- Work request
Each record should be given again exactly, and any picture in it left out.

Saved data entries
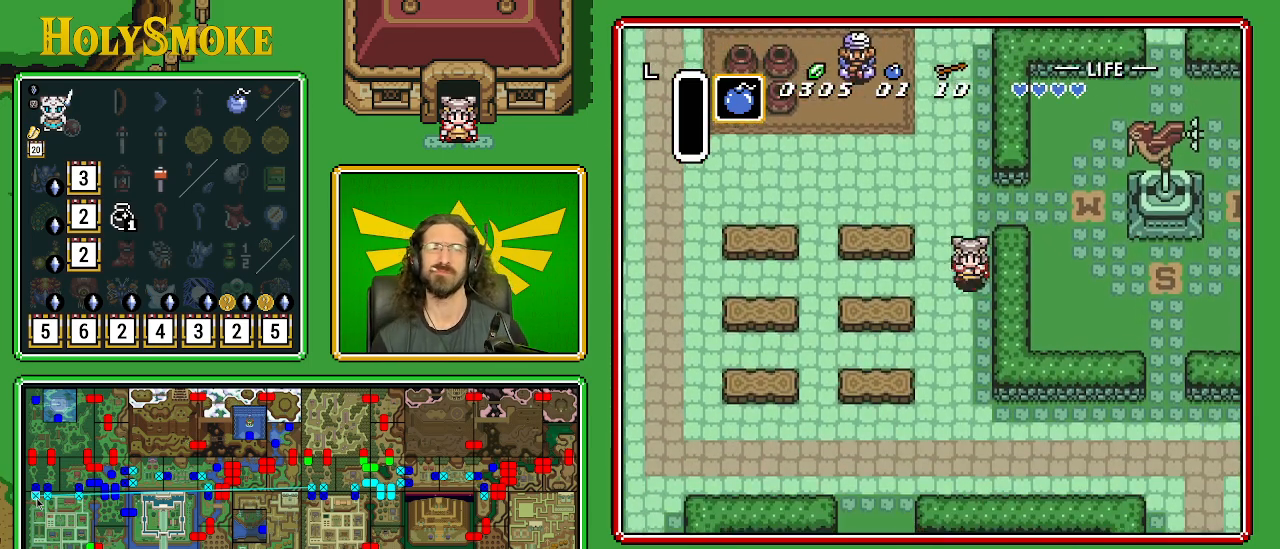
{"buttons": ["DPAD_DOWN"], "events": []}
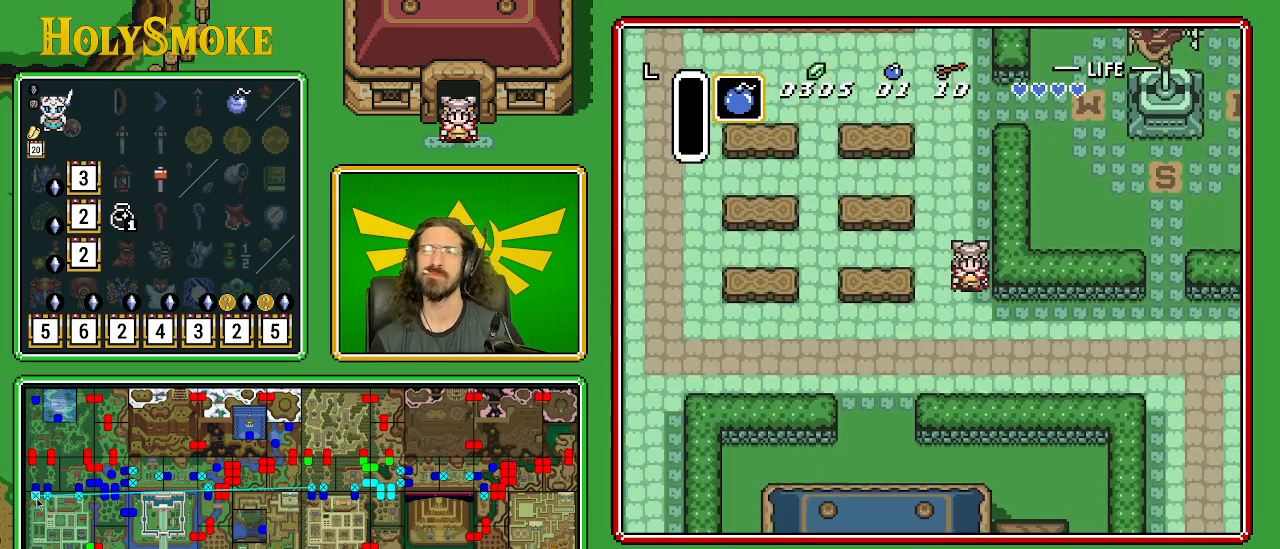
{"buttons": ["DPAD_DOWN", "DPAD_RIGHT"], "events": [[267, "DPAD_RIGHT", "down"]]}
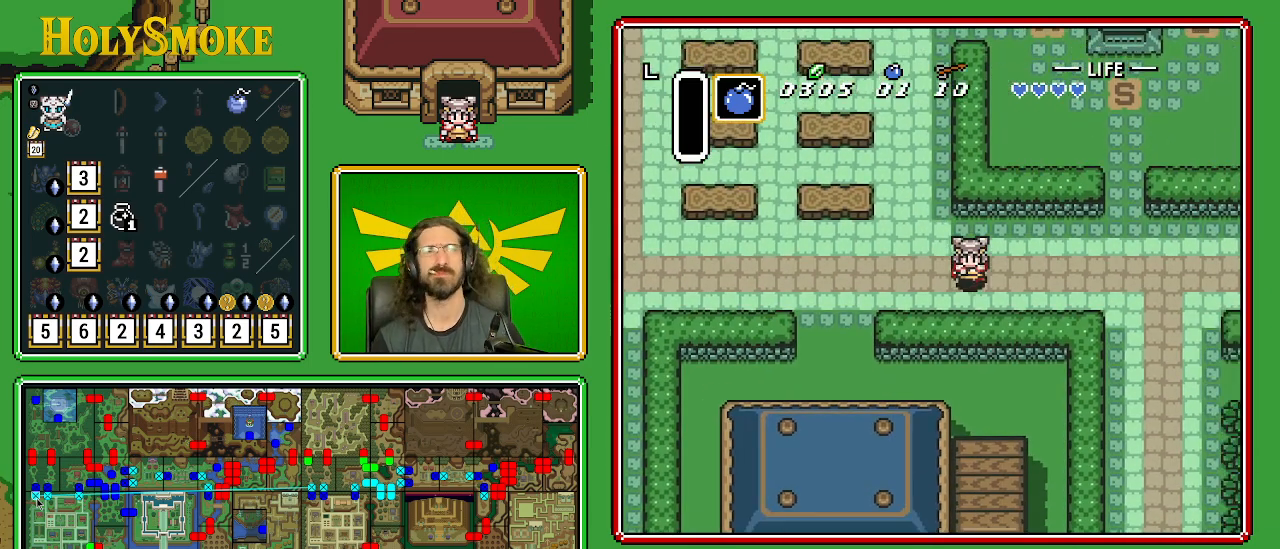
{"buttons": ["DPAD_DOWN", "DPAD_RIGHT"], "events": []}
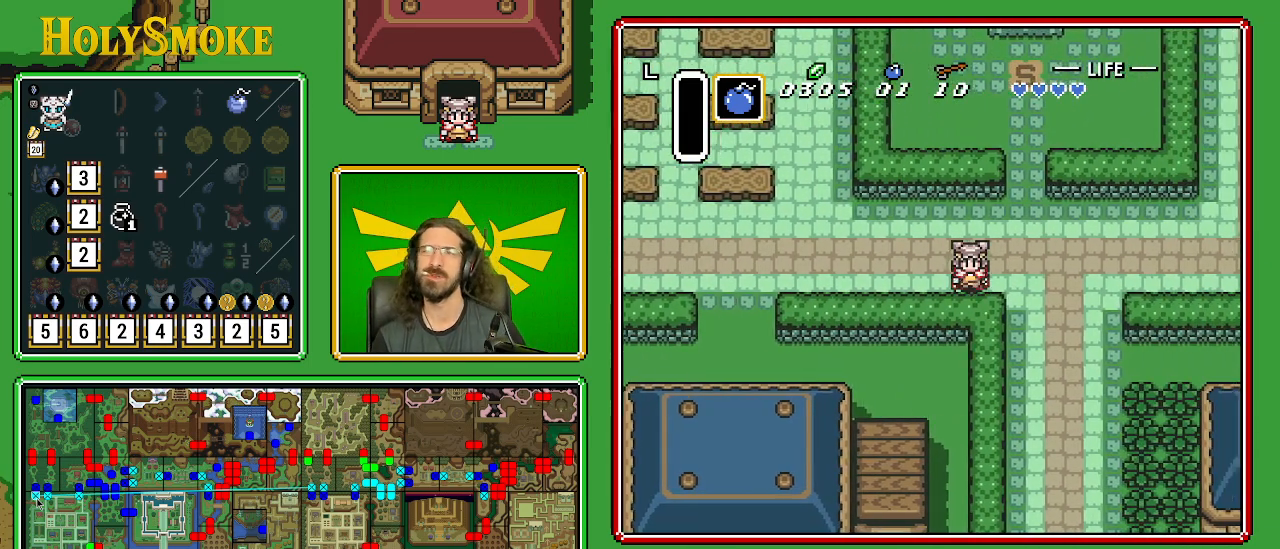
{"buttons": ["DPAD_DOWN", "DPAD_RIGHT"], "events": []}
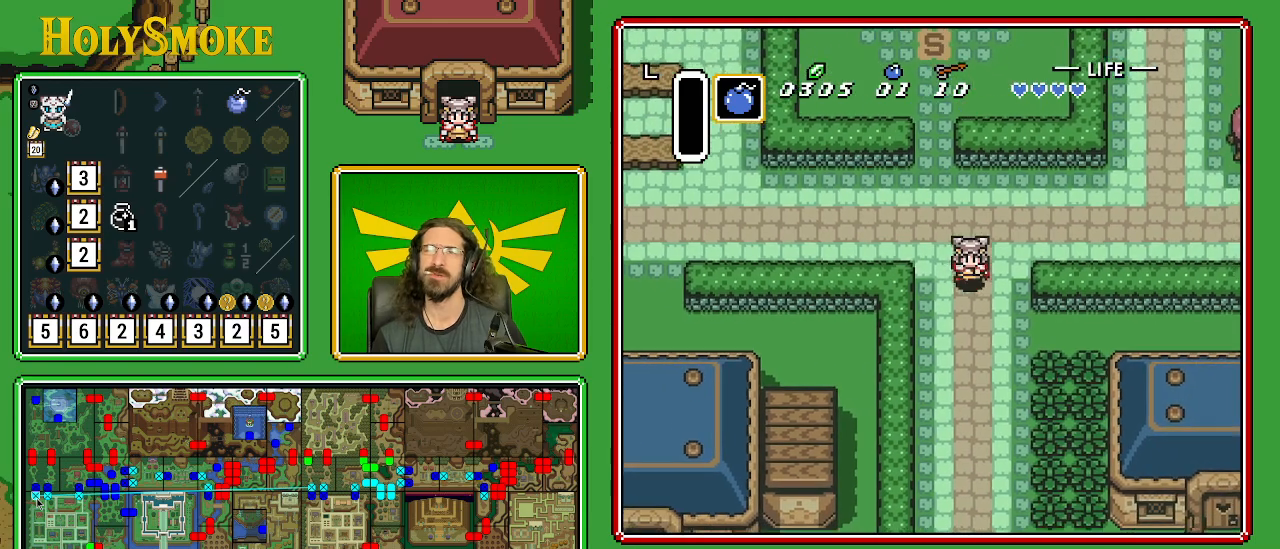
{"buttons": ["DPAD_DOWN", "DPAD_LEFT"], "events": [[133, "DPAD_RIGHT", "up"], [400, "DPAD_LEFT", "down"]]}
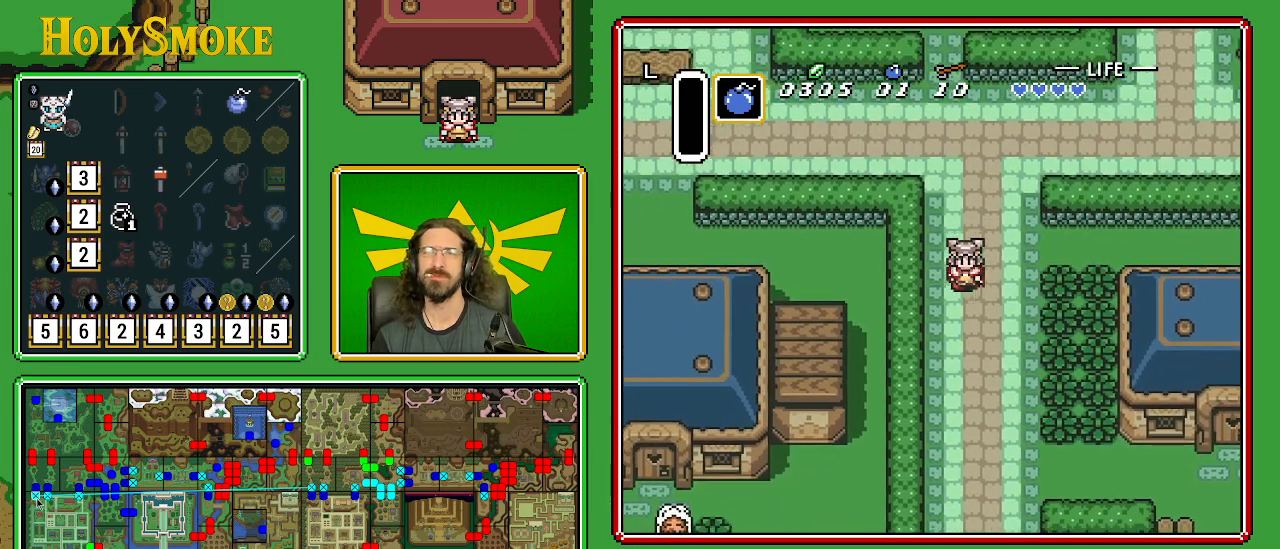
{"buttons": ["DPAD_DOWN", "DPAD_LEFT"], "events": []}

- Result for this task
{"buttons": ["DPAD_DOWN"], "events": []}
{"buttons": ["DPAD_DOWN", "DPAD_RIGHT"], "events": [[267, "DPAD_RIGHT", "down"]]}
{"buttons": ["DPAD_DOWN", "DPAD_RIGHT"], "events": []}
{"buttons": ["DPAD_DOWN", "DPAD_RIGHT"], "events": []}
{"buttons": ["DPAD_DOWN", "DPAD_LEFT"], "events": [[133, "DPAD_RIGHT", "up"], [400, "DPAD_LEFT", "down"]]}
{"buttons": ["DPAD_DOWN", "DPAD_LEFT"], "events": []}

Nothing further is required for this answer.